A audiência da Câmara com o ministro da Cultura apenas reproduz o Brasil de hoje. O país parece ter saído definitivamente dos trilhos desde que resolveu interromper um processo democrático de uma eleição apenas por birra dos derrotados e incômodo de determinados segmentos da sociedade com a presença de mais um governo petista no Poder. Se a Dilma Roussef era incompetente como administradora (e sabemos que sua gestão tinha muitas falhas) o certo era esperar terminar seu mandato e em novas eleições tentar mudar o rumo do país. Ao invés disso, preferiram seguir os conselhos do então ídolo do anti-petismo, Aécio Neves, de fazer o governo sangrar até acontecer o impeachment, com apoio da Globo, Fiep e outros que ficaram na surdina.

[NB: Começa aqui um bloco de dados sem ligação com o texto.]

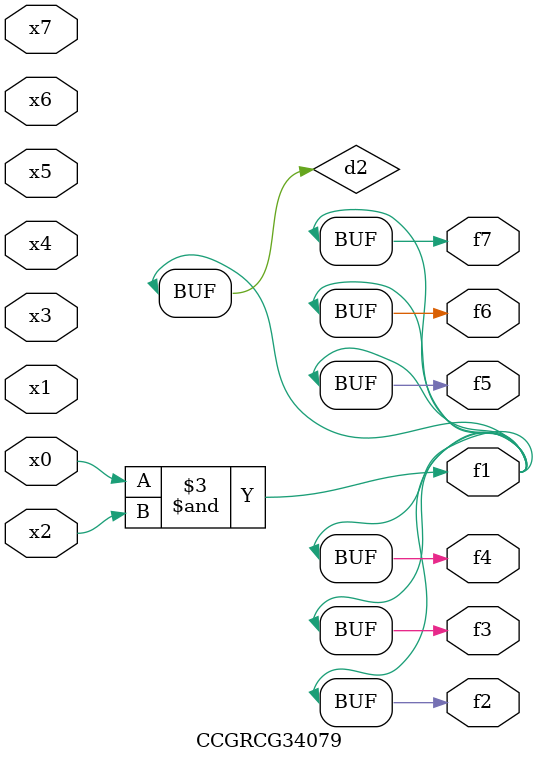
<source format=v>
module CCGRCG34079(
	input x0, x1, x2, x3, x4, x5, x6, x7,
	output f1, f2, f3, f4, f5, f6, f7
);

	wire d1, d2;

	nor (d1, x3, x6);
	and (d2, x0, x2);
	assign f1 = d2;
	assign f2 = d2;
	assign f3 = d2;
	assign f4 = d2;
	assign f5 = d2;
	assign f6 = d2;
	assign f7 = d2;
endmodule

</source>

Dilma foi afastada sem ter cometido crimes, mas os que vieram em seu lugar não só não conseguiram colocar o Brasil nos trilhos, do ponto de vista econômico e social, quanto ainda mostraram que a tese de que quem disso usa, disso cuida se adequava perfeitamente a suas maneiras de agir: todos envolvidos em corrupção e todos soltos. Talvez isso explique esse circo dos horrores em que se transformou o Brasil. De um lado, os que votaram em Dilma e não concordaram com o impeachment ou golpe. De outro, os que foram levados a apoiar (de forma inocente ou não) a queda de um governo eleito de forma democrática por políticos com todo tipo de bizarrice. Como Aécio Neves (o que manda matar) ou Jair Bolsonaro (que defende a volta dos militares). O que se viu ontem na audiência pública da Câmara é apenas um reflexo desse circo dos horrores em que o Brasil se transformou, onde ninguém se entende e nem diz coisa com coisa. O Brasil está doente e o maior símbolo do seu circo dos horrores é um pato amarelo.